* _EXCERPTED PASSAGE_
☆ ☆ ☆ ☆

Congrats, words worth repeating.


----------



## WMU05

Luv2hunteup said:


> Congrats, words worth repeating.


You can say that again.


----------



## rbrennan26

Sorry about that, I was at the Tigers game for a work outing and my connection must have been messed up


----------



## 1911




----------



## 1911

View attachment 260729
I'm still in shock!
Any pointers or suggestions on a guide?


----------



## Luv2hunteup

1911 said:


> View attachment 260729
> I'm still in shock!
> Any pointers or suggestions on a guide?


Srconnell22
Kotimaki


----------



## Bonz 54

There is two threads on this but I guess it warrants saying twice. After applying EVERY year since there was a Season and 14 years of the "Weighted" Drawing, I finally got a tag. It is for an "Antlerless" and the first hunt. I have Bird and Deer hunted the area extensively. I do understand that unless you are putting hours on the ground it's going to be a tough hunt. At 63 and the fact that I can't start applying again for 10 years, this will be a Once-In-A-Lifetime tag.


----------



## 1911




----------



## 1911

What would be your first choice for the early elk season?


----------



## Bonz 54

Mine will be a 30-06 with 165 gr. BTPSP. Depending on what I am seeing, my back up will be a .50 cal Hawkens. FRANK


----------



## Firefighter

1911 said:


> What would be your first choice for the early elk season?


Whatever you can shoot with very short notice, off hand, and multiple times ACCURATELY.


----------



## Luv2hunteup

1911 said:


> View attachment 260729
> I'm still in shock!
> Any pointers or suggestions on a guide?


Don't delay hiring a guide if that's the route you are going.


----------



## Lumberman

1911 said:


> View attachment 260729
> I'm still in shock!
> Any pointers or suggestions on a guide?


Congrats!!


----------



## 1911

Lumberman said:


> Congrats!!


Thank you!

☆ ☆ ☆ ☆

* _COLLECTED DATA_
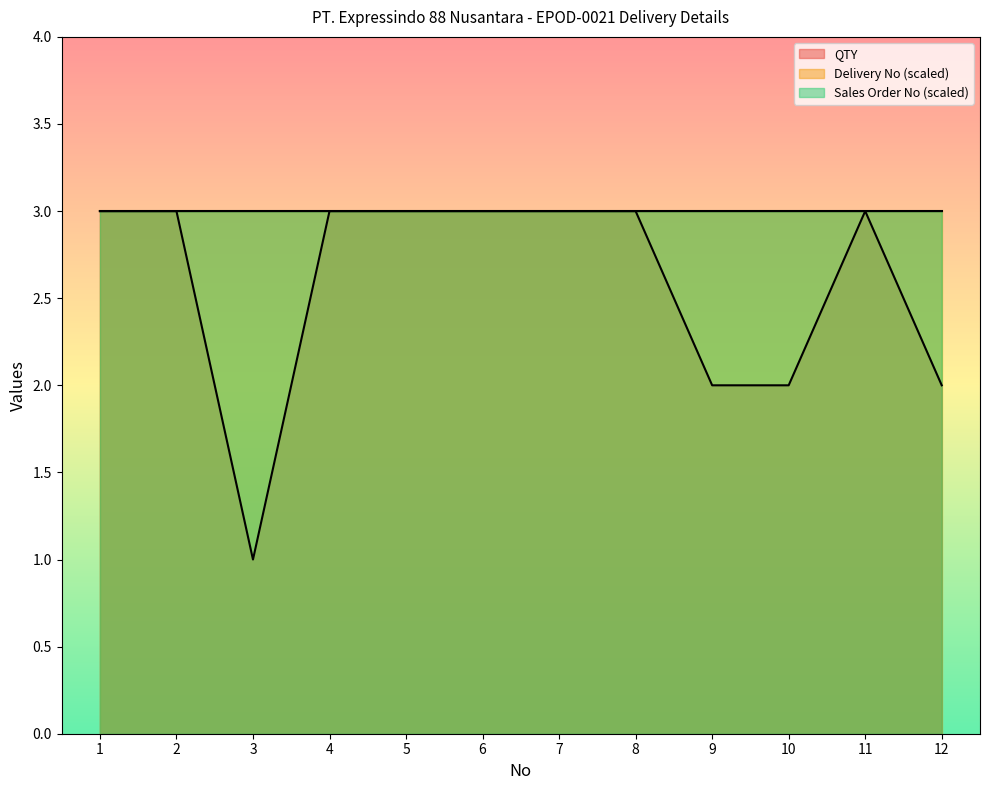

Reading left to right, list all the values displayed in this chart.

QTY: 3.0	3.0	1.0	3.0	3.0	3.0	3.0	3.0	2.0	2.0	3.0	2.0
Delivery No: 3.0	3.0	3.0	3.0	3.0	3.0	3.0	3.0	3.0	3.0	3.0	3.0
Sales Order No: 3.0	3.0	3.0	3.0	3.0	3.0	3.0	3.0	3.0	3.0	3.0	3.0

☆ ☆ ☆ ☆

* _REQUIRED TASKS_
[1] In the elk tag forum thread, what rifle and bullet does Bonz 54 plan to use as a first choice?
[2] Using the elk tag forum thread, explain in one to three sentences why Bonz 54 calls the antlerless tag a once-in-a-lifetime tag.

* _SOLUTIONS BELOW_
[1] A 30-06 with 165 gr. BTPSP.

[2] Bonz 54 is 63 and can't start applying again for 10 years. That makes this tag a once-in-a-lifetime chance.